Cela nécessite un investissement important dans l'apprentissage des techniques et des technologies nécessaires à l'établissement d'une chaîne d'édition et aux outils de diffusion.
La dimension de recherche scientifique, comprenant un environnement académique, est une condition de faisabilité d'un tel projet qu'il serait certainement difficile à développer dans le cadre d'une structure éditoriale classique.
Les expérimentations des Ateliers peuvent toutefois être considérées comme des exemples dont peuvent s'inspirer d'autres initiatives.


### 1.5.4. Éditer et fabriquer

Pour qu'un livre soit considéré comme tel, faut-il aujourd'hui nécessairement une _hybridation_ ?
Un livre disponible dans un seul format ou une seule version, ou imprimé sans équivalent numérique (enrichi ou non), est-il encore un livre ?
Il ne s'agit pas ici de porter un jugement sur des publications existantes, mais de constater les changements opérés au sein de structures qui éditent, qui font exister les textes, en prenant en compte différents contextes de lecture selon les types de contenus.
Si un artefact éditorial peut faire émerger le processus à son origine, c'est le sens même de l'édition qui est également reconsidéré.

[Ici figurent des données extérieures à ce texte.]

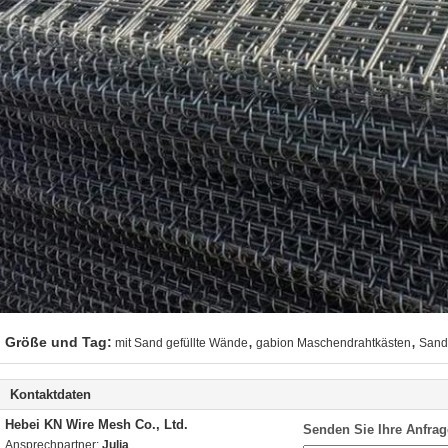
,
,
Größe und Tag:
mit Sand gefüllte Wände
gabion Maschendrahtkästen
Sand
Kontaktdaten
Hebei KN Wire Mesh Co., Ltd.
Senden Sie Ihre Anfrag
Ansprechpartner:
Julia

Le livre est un objet éditorial complexe, il est le résultat d'un travail d'écriture et d'édition, de création ou de réflexion.
Le livre est un concept nécessaire à la compréhension de la constitution de la connaissance et de sa transmission.
Le livre est un artefact, un objet physique qui prend la forme d'un ensemble de feuilles de papier reliées ou de fichiers liés.
Le livre est maniable voire malléable.
Nous sommes parvenus à la définition du livre en tant que concept, objet, forme et artefact, en parcourant autant ses origines historiques, que les évolutions techniques nécessaires à son apparition et à son évolution, ou encore en étudiant des formes contemporaines et originales.
Penser le livre comme artefact n'est possible qu'à condition d'étudier des objets éditoriaux en établissant une filiation entre le livre et la technique.
Penser le livre comme artefact nous amène donc à observer le processus qui donne lieu au livre.
Durant ce premier chapitre nous n'avons ni défini ni étudié ce processus qu'est l'édition.

Enfin, les artefacts créés par les Ateliers sont issus d'un processus de _fabrication_.
Ce processus est décrit dans l'étude de cas du _Pressoir_, la chaîne d'édition des Ateliers{{< renvoi chapitre="2" section="5" >}}, et le concept de _fabrique_ est détaillé dans un chapitre suivant{{< renvoi chapitre="5" section="4" >}}.
Éditer, fabriquer : deux activités qui doivent être décrites et mises en relation.
Ce qui apparaît donc désormais comme nécessaire est l'établissement d'une définition de l'édition, acte de fabrication d'un texte et de ses artefacts.
Le chemin vers la définition d'une _fabrique d'édition_ passe par cette définition.